The chances of major complications, like perforation (creating a hole in the wall of the colon), are closer to 0.04% to 0.1%, he said. When removing polyps, or growths, from the colon, there is a risk of excess bleeding, but that clocks in at about 0.1% to 0.2% chance.
"The benefits of screening, including prevention of colorectal cancer via polyp removal, substantially outweigh the risks based on population studies," said Spangler. "That's undoubted."
The most likely reasons someone may be admitted to the hospital or observed by doctors after a colonoscopy would be waking up from sedation too slowly, extra bleeding or pain, he added. But even that would be precautionary in most cases.
Like all procedures, some people are at higher risk, said Khan. Those at highest risk are people who have had big abdominal surgeries, including older women who have had open hysterectomies (which were once more common than the less invasive ones of today) and people over the age of 70. In those cases, he said, a medical team may choose not to complete the procedure if the risk of perforation is too high.
"But even that risk is less than a 1% chance in reality," he said.
Benefits outweigh the (unlikely) risks
Even the unpleasantness associated with the procedure and prep has been reduced in the last decade, both Spangler and Kashif explained. While you once had to drink 4 liters of prep fluid all at once, it is now given at about half the dose and can be split between the night before and the morning of the procedure. Dietary restrictions are also now generally limited to only one day before the screening, as opposed to multiple.

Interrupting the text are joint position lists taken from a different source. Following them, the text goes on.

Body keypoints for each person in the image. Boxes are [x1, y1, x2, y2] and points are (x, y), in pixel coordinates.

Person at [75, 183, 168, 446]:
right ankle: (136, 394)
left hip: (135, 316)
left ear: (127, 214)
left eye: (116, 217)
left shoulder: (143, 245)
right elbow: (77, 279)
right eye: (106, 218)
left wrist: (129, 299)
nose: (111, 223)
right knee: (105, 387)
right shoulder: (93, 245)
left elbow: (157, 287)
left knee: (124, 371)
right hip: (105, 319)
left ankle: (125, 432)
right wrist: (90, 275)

"I tell people my expectation is that they wake up like nothing happened," said Spangler. "And I tell them you can stop and eat on the way home or do whatever you want to do. They can go about their normal day."
No matter which way you slice it, the benefits of getting screened far outweigh the risks, statistically and otherwise. A delay can be the difference between a small, easy-to-remove polyp and advanced cancer, said Kashif.
"Delaying (screening) allows forming polyps to turn into colon cancer," he said. "And then in the unfortunate scenario that you have colon cancer, the delay in the diagnosis allows for progression of that tumor and it becomes more difficult to treat."
"(Colon cancer) is absolutely a preventable cancer, which we can't say about most other cancers in the body," said Spangler. "Nobody should be dying of colon cancer in today's world."